Holding any cryptocurrency has its own intrinsic benefits. If you have already invested in Bitcoin, Ethereum, Cardano, Litecoin or Monero, now is the best time to put your crypto reserves to good use. Crypto holdings can be used as collateral for a loan, even if you have a small crypto portfolio. Which is why, there is plethora of crypto lending platforms that have emerged in the last few years with the recent Bitcoin and crypto boom.
In traditional financial markets and banking systems, this practice is called securities-based lending. However, it is usually reserved for large financial institutions and high-net worth clients of banks. Not ordinary individuals like us. With the advent of crypto lending platforms, any individual, irrespective of their net worth can both offer and apply for loans which are much more accessible. Hodl investors of any nationality can achieve liquidity and maximise their profits from their crypto investment without selling them.
However, choosing the best crypto lending platforms is crucial in this regard. You may also want to check out this in-depth guide on Crypto Lending. Down below, we have done a rundown of 8 of the best crypto lending platforms, their advantages, risks, and the impact of bitcoin and crypto loans on taxation. Crypto loans are a means for traders to liquidate their crypto holdings without selling their cryptocurrency.
These loans are issued on crypto lending platforms. They could also take out a crypto loan if they want to hold the asset for a long duration to avoid short-term capital gains tax. All loans pertaining to Centralized finance or CEFi are custodial in nature. That is, a central entity or platform is the sole incharge of the collateral until the loan is paid out.
It is estimated that around 80 percent of crypto loans issued today are custodial. Although CeFi crypto loans are far more affordable and accessible than traditional loans, they still depend on a centralized platform to enforce their terms and conditions. All loans pertaining to Decentralized finance or DeFi are non-custodial.

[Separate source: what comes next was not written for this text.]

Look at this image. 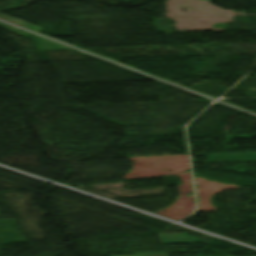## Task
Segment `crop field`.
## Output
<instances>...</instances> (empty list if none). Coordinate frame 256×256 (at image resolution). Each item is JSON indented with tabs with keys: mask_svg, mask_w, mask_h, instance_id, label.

Such loans depend upon smart contracts instead of a central organization that enforces the terms of the loan. DeFi loans have a higher interest rate than custodial loans. Generally, DeFi lending platforms cannot directly lend fiat currency hence traders receive stablecoins that can be exchanged for cash. Applying for a crypto loan is very easy in a stark contrast to applying for a traditional loan.
Credit checks are not required. However, the amount of the loan that you seek depends upon the amount of collateral you are able to offer. Crypto loans depend upon the loan-to-value LTV ratio. LTV is the ratio between the total amount of the loan issued and the value of the collateral that you offer.
It lets users put up an asset as collateral that can be offset by either minting a certain amount of DAI or paying back the loan in full before unlocking their crypto assets. Compound is one of the best DeFi crypto lending platforms where users directly supply cryptocurrency to the protocol and reap interests on their deposit. However, this cToken supply balance can also be used as collateral for a loan. Aave is an innovative protocol with a wider range of loan options than other large protocols.
Like Compound, borrowers put up collateral that is used to support the protocol; their contribution is represented in aTokens. It boasts a higher LTV rate than other large competitors and very low borrowing rates. Aave is the highest valued DeFi lending project because of its perceived dynamism and innovation.
The smart contract then transfers the deposited assets into a Yearn vault that mints DAI. Alchemix users can mint an alUSD coin worth up to half of the asset they deposit. Although it currently only accepts DAI deposits, it expects to accept more stablecoins soon. Nexo typically has slightly higher LTV rates and slightly lower borrowing rates. It supports 18 currencies. Among CeFi lenders, Unchained Capita l stands out because of its multisig collaborative custody model, which gives borrowers more transparency into their assets and increases security.
In this system, accessing collateralized assets requires three private keys. One is controlled by the borrower, one by Unchained Capital, and one by a third-party key agent. Unchained Capital only offers bitcoin loans and only lends in the United States.